Partager:
Mickaël H. a-t-il perpétré une attaque jihadiste au cœur d'un prestigieux service de renseignement ? La piste de la radicalisation est désormais privilégiée dans l'enquête sur la tuerie à la préfecture de police de Paris, désormais entre les mains du parquet national antiterroriste (Pnat).
L'enquête, diligentée jusqu'alors par le parquet de Paris, a été reprise sous les qualifications d'"assassinat et tentative d'assassinat sur personne dépositaire de l'autorité publique en relation avec une entreprise terroriste", ainsi que pour "association de malfaiteurs terroriste criminelle", a indiqué le Pnat vendredi.
Plusieurs éléments recueillis par les enquêteurs ont conduit à accréditer l'hypothèse d'une radicalisation de Mickaël H., l'employé de la Direction du renseignement de la préfecture de police de Paris (DRPP) qui a poignardé à mort quatre de ses collègues jeudi, ébranlant le monde policier.

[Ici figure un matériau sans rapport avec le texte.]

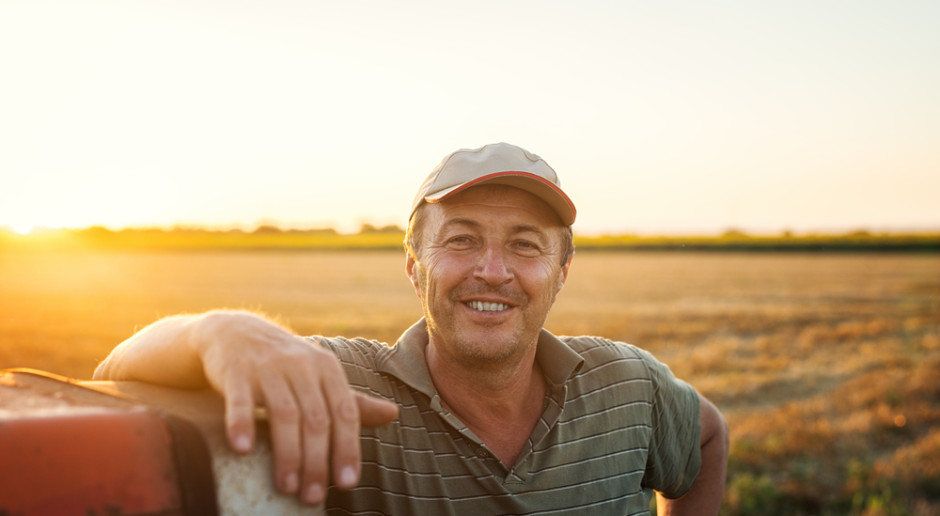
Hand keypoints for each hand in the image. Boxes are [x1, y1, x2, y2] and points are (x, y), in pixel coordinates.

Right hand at [192, 311, 398, 504]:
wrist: (236, 332)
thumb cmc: (286, 364)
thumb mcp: (321, 376)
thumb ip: (352, 401)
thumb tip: (394, 415)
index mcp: (327, 369)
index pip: (345, 414)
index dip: (348, 449)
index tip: (347, 483)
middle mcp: (302, 365)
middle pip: (316, 419)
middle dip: (316, 461)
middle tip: (312, 496)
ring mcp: (268, 367)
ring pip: (284, 414)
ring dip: (287, 453)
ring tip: (286, 487)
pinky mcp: (237, 371)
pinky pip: (240, 400)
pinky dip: (242, 423)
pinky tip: (243, 449)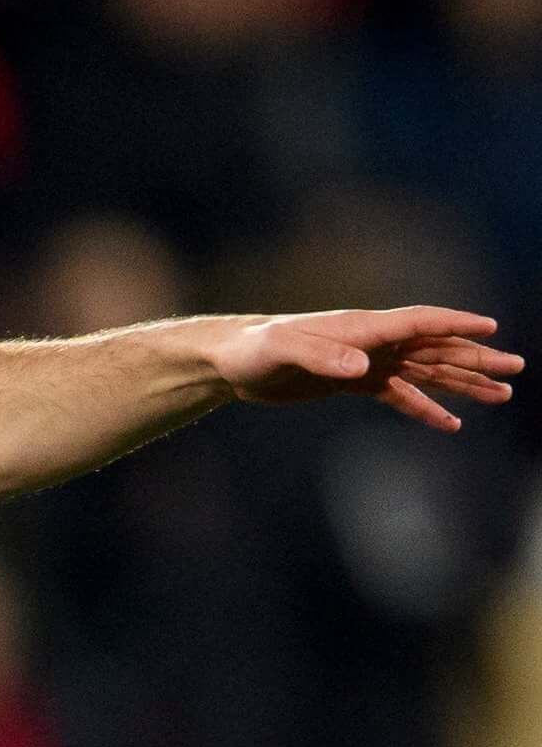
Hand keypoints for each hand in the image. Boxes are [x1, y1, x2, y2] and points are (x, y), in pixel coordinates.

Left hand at [210, 307, 520, 432]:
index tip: (490, 329)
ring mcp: (367, 362)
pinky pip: (400, 395)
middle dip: (475, 359)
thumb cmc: (256, 349)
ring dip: (462, 383)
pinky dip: (426, 407)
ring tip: (501, 394)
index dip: (455, 324)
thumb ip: (324, 357)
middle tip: (515, 368)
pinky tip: (451, 424)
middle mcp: (373, 343)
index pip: (420, 322)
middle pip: (436, 348)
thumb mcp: (285, 351)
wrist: (232, 362)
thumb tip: (364, 367)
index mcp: (363, 329)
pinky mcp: (354, 383)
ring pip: (426, 372)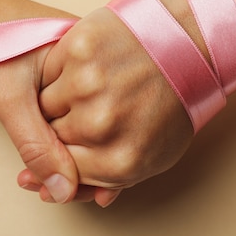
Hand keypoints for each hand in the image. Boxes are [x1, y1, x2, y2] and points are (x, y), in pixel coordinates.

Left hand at [0, 0, 80, 203]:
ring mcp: (76, 73)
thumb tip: (63, 190)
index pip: (107, 122)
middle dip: (85, 167)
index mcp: (89, 59)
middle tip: (59, 192)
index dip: (99, 163)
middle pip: (100, 128)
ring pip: (85, 127)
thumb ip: (36, 145)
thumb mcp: (10, 98)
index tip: (90, 194)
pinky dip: (62, 144)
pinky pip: (70, 119)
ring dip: (71, 158)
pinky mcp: (60, 81)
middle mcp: (89, 67)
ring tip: (48, 183)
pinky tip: (51, 163)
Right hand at [19, 7, 193, 206]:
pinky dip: (61, 67)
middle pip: (52, 139)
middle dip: (64, 127)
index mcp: (118, 161)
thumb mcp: (156, 152)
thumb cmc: (174, 100)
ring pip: (44, 104)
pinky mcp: (80, 50)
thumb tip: (75, 194)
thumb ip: (113, 178)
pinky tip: (88, 64)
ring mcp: (87, 85)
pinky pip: (50, 68)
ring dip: (59, 98)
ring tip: (93, 85)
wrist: (190, 41)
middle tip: (93, 107)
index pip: (63, 173)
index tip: (72, 143)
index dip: (66, 157)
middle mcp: (99, 126)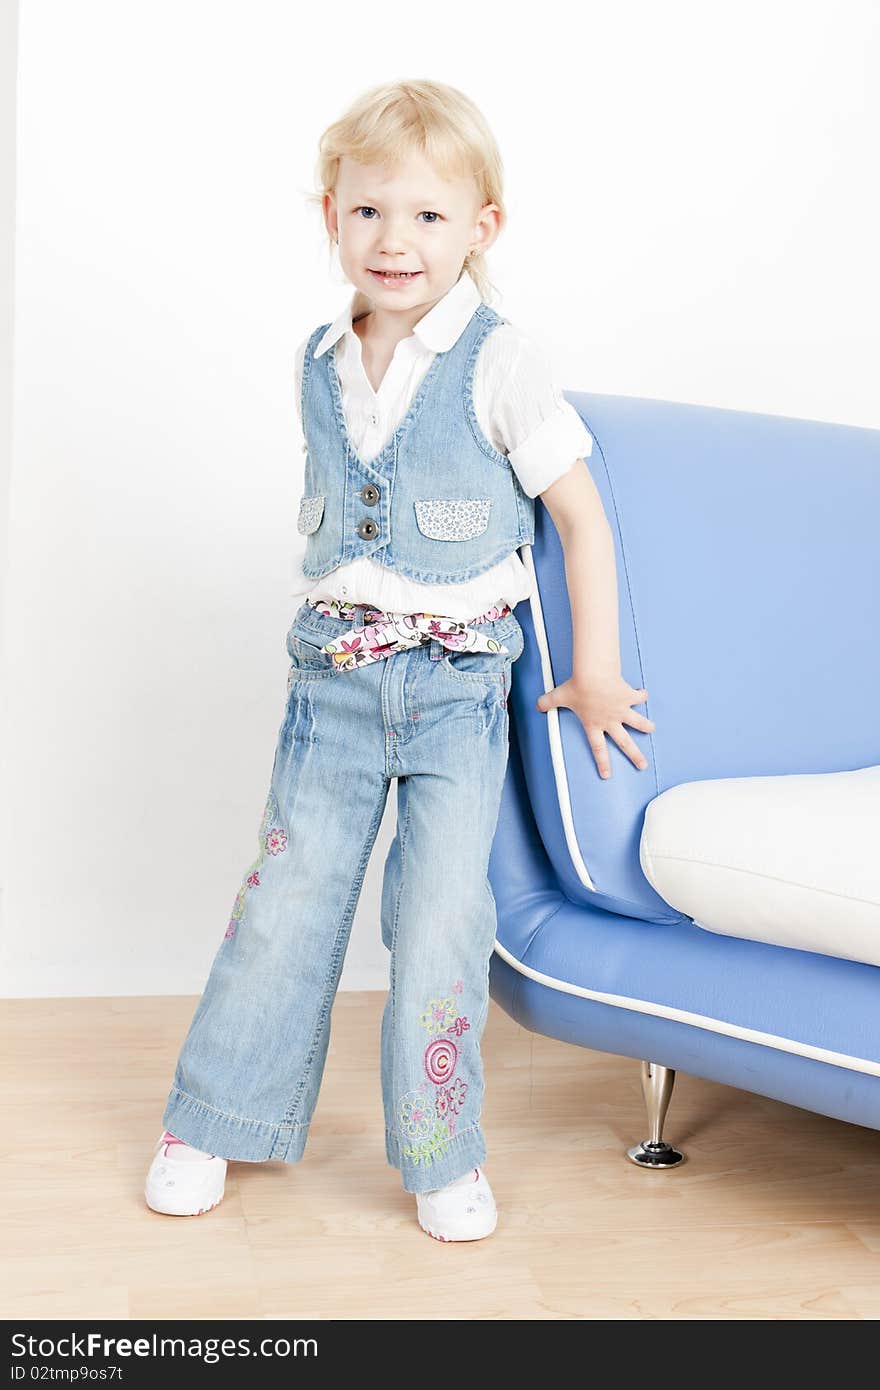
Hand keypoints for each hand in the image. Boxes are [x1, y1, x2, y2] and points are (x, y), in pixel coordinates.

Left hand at [535, 673, 654, 778]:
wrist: (594, 676)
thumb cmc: (577, 687)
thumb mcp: (558, 696)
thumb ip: (547, 703)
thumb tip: (537, 706)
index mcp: (594, 724)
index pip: (597, 748)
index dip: (602, 763)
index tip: (607, 775)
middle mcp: (610, 721)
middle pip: (624, 742)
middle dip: (635, 756)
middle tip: (642, 765)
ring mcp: (622, 710)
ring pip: (637, 722)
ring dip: (645, 726)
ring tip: (651, 729)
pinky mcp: (629, 697)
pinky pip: (638, 697)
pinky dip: (641, 695)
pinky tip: (642, 694)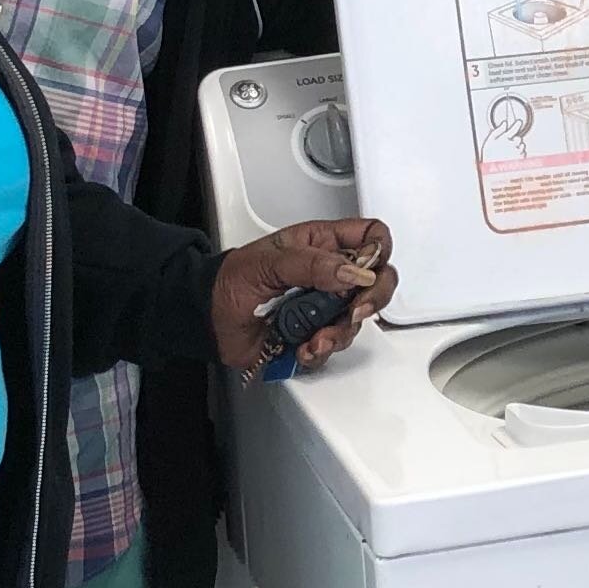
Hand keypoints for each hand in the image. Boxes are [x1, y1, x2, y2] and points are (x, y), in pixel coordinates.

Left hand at [213, 218, 395, 373]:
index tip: (366, 270)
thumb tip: (353, 272)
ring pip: (358, 319)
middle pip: (378, 281)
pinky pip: (334, 345)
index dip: (380, 251)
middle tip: (354, 310)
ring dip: (340, 332)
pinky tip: (303, 347)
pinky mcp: (315, 335)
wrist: (208, 319)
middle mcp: (331, 275)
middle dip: (372, 298)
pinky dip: (321, 350)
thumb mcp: (268, 261)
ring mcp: (325, 307)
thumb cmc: (231, 279)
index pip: (371, 237)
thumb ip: (312, 264)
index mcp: (322, 245)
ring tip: (313, 337)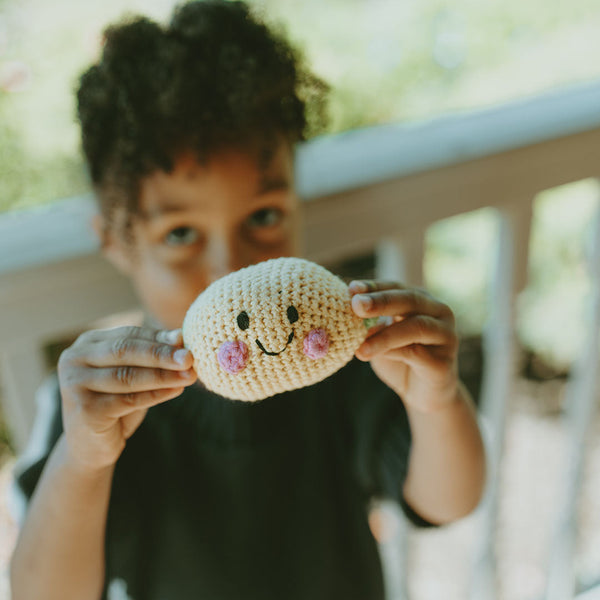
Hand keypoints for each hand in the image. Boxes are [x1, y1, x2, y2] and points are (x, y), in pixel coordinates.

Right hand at [57, 326, 195, 471]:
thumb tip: (181, 336)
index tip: (185, 340)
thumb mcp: (134, 374)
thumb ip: (152, 355)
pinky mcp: (84, 409)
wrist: (90, 447)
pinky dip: (156, 394)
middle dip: (161, 354)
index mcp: (87, 343)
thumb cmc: (116, 403)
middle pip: (125, 351)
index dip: (158, 337)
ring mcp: (75, 384)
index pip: (128, 334)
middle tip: (189, 357)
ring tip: (189, 376)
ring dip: (163, 375)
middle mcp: (74, 359)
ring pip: (127, 376)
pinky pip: (128, 399)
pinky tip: (176, 391)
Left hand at [349, 280, 458, 412]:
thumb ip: (371, 324)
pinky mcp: (444, 362)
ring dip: (385, 334)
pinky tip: (370, 356)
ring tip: (359, 346)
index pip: (396, 287)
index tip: (351, 289)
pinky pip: (417, 353)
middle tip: (357, 305)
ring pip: (417, 326)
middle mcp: (439, 313)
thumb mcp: (380, 337)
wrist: (421, 394)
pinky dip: (391, 352)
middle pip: (411, 299)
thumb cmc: (399, 359)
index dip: (374, 286)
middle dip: (381, 301)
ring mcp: (446, 336)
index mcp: (421, 300)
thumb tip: (351, 311)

La proximité de cet informaticien de 45 ans, converti à l'islam il y a au moins un an et demi, avec des personnes appartenant à la mouvance salafiste intriguent ainsi les enquêteurs de la Brigade criminelle, selon des sources concordantes.
Selon des sources proches, l'étude de la téléphonie a mis les enquêteurs sur la piste de la préparation d'un acte violent par cet homme employé dans un service, qui avait notamment pour mission le recueil d'information sur la radicalisation jihadiste. Il s'agirait notamment d'échanges de SMS avec son épouse, dont la garde à vue a été prolongée vendredi.
Selon des sources concordantes, il a par ailleurs acheté le couteau de cuisine le jour même de l'attaque, accréditant l'hypothèse d'un acte prémédité.
Peu après l'attaque jeudi, le ministre de l'Intérieur Christophe Castaner avait pourtant indiqué que cet employé atteint de surdité, en poste à la PP depuis 2003, "n'avait jamais présenté de difficultés comportementales", ni "le moindre signe d'alerte".
Lors d'un point-presse vendredi, le préfet de police Didier Lallement, avait nuancé en assurant "n'exclure strictement aucune hypothèse" pour expliquer ce périple meurtrier dans l'épicentre du pouvoir policier parisien.
Jeudi, entre 12H30 et 13H00, armé d'un couteau de cuisine, Mickaël H. avait blessé mortellement deux policiers et un agent administratif des services de renseignement de la PP, dans des bureaux du bâtiment situé au cœur historique de la capitale.
Il a ensuite tué une policière et blessé une employée des ressources humaines ainsi qu'un autre fonctionnaire, avant d'être abattu par un policier dans la cour de la préfecture.
- "L'un d'entre nous" -
Devant les enquêteurs, l'épouse de l'assaillant a évoqué un "comportement inhabituel et agité" de son mari, la veille de son passage à l'acte, selon une source proche du dossier.
"Cette tragédie est d'autant plus terrible (...) qu'elle a été portée par l'un d'entre nous", a souligné le préfet Lallement, qui a tenté de prévenir toute polémique sur les procédures de contrôle à la PP.
Selon lui, les conditions de sécurité à l'intérieur de la préfecture "sont absolues" et "ne sont pas en cause".
"Comment se fait-il que dans le cœur de la lutte antiterroriste quelqu'un qui est radicalisé, n'a pas été détecté?" interroge toutefois Yves Lefebvre, secrétaire général du syndicat de police Unité-SGP-FO. "Il y a des failles dans notre système", estime-t-il.
Pour la présidente du Rassemblement national, Marine Le Pen, sur Twitter, "si la dimension terroriste se confirme, cela signifie que l'un des hauts lieux du renseignement français accueillait, en son sein, un islamiste", dénonçant déjà ce qui serait "un scandale majeur".
Les investigations ont été confiées à la brigade criminelle, la Direction centrale de la police judiciaire (DCPJ) et la Direction générale de la sécurité intérieure (DGSI) en co-saisine.
En juin, un rapport parlementaire sur la radicalisation dans les services publics montrait que les cas sont "marginaux" mais qu'il reste des "zones d'ombre". Une trentaine de cas soupçonnés mais pas avérés avaient été recensés (sur 130.000 gendarmes et 150.000 policiers).
Un proche de Mickaël H. a exprimé vendredi à l'AFP son "incompréhension" après le geste de cet ami avec qui il fréquentait la mosquée de Gonesse, dans le Val-d'Oise.
"Il m'a parlé de son manque d'évolution professionnelle, lié à son handicap, il avait un certain complexe", a affirmé cet homme prénommé Adelaziz, secrétaire adjoint de l'association musulmane de Gonesse.
La France est sous la menace jihadiste depuis une vague d'attentats sans précédent qui a débuté en 2015.